Budapest will withdraw its bid to host the 2024 Summer Olympics, leaving only Los Angeles and Paris in the race.
Hungarian government spokesman Zoltan Kovacs confirmed the withdrawal to The Associated Press on Wednesday.
The joint decision by Prime Minister Viktor Orban, Budapest Mayor Istvan Tarlos and the Hungarian Olympic Committee will be formally voted on by the Budapest City Assembly, where Orban's governing Fidesz party has a comfortable majority.
The International Olympic Committee will choose the host city in September.
Fidesz officials said the decision was made to avoid a loss of prestige for Hungary.
"When the opposition attacked the Budapest bid in the back, it disrupted this unity (of support for the bid) and minimalized the chances of the capital city," Fidesz parliamentary leader Lajos Kosa said in a statement. "Today only one responsible decision is possible to avoid Hungary's loss of international prestige."
The bid was expected to face a city-wide referendum promoted by the Momentum Movement, a new political party, which in 30 days gathered more than 266,000 signatures in favor of holding a vote. The referendum drive also drew the support of some other opposition parties.
Several earlier attempts to hold national or Budapest referendums on the Olympics were either blocked by the courts or abandoned.

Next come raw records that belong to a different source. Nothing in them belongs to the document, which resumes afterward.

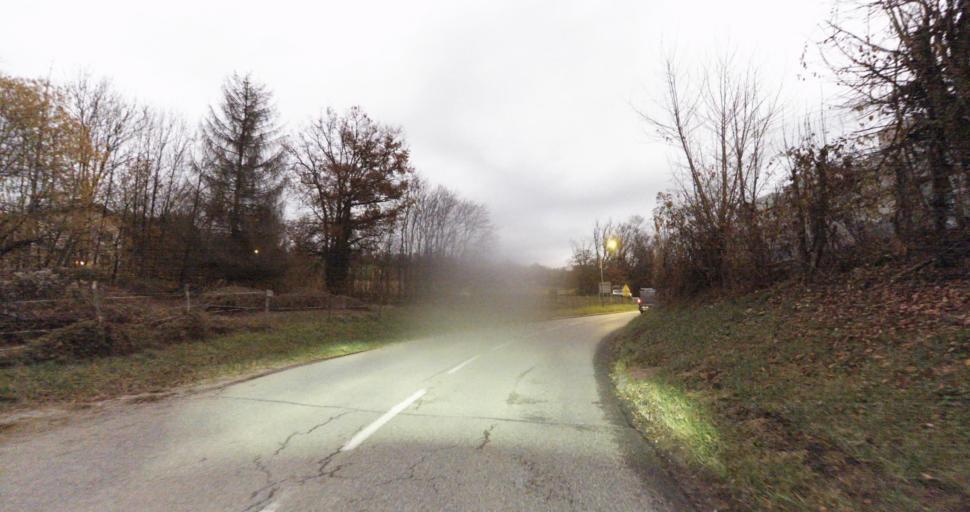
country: FR
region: Rhone-Alpes
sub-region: Departement de la Haute-Savoie
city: Alby-sur-Cheran
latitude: 45.8213
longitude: 6.0334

Earlier Wednesday, officials were already hinting at a withdrawal as a drawn out referendum campaign and faltering popular support for the Olympics were seen as hurting Orban's party in next year's parliamentary elections.
Bid chairman Balazs Furjes said it made no sense to continue the effort unless widespread political support was restored, describing Budapest's bid as a "lame duck" in the current political climate.
Budapest has "never been as close as now to obtaining the Olympics ... but now it seems there won't be a good outcome," Furjes told the city assembly.
Zsolt Borkai, chairman of the Hungarian Olympic Committee, said the opposition parties had turned against the bid because of their own political interests.
"Now, near the finish line, they are destroying the dream which they earlier supported," Borkai claimed.
Furjes gave several reasons why he thought Budapest had a good chance of winning its bid. These included the city being seen as a model for the IOC's "Agenda 2020" reforms to streamline events and cut costs and the fact that both Los Angeles and Paris have each already hosted the Summer Olympics twice.
Opponents of the bid have highlighted concerns about the environment, corruption risks and overspending.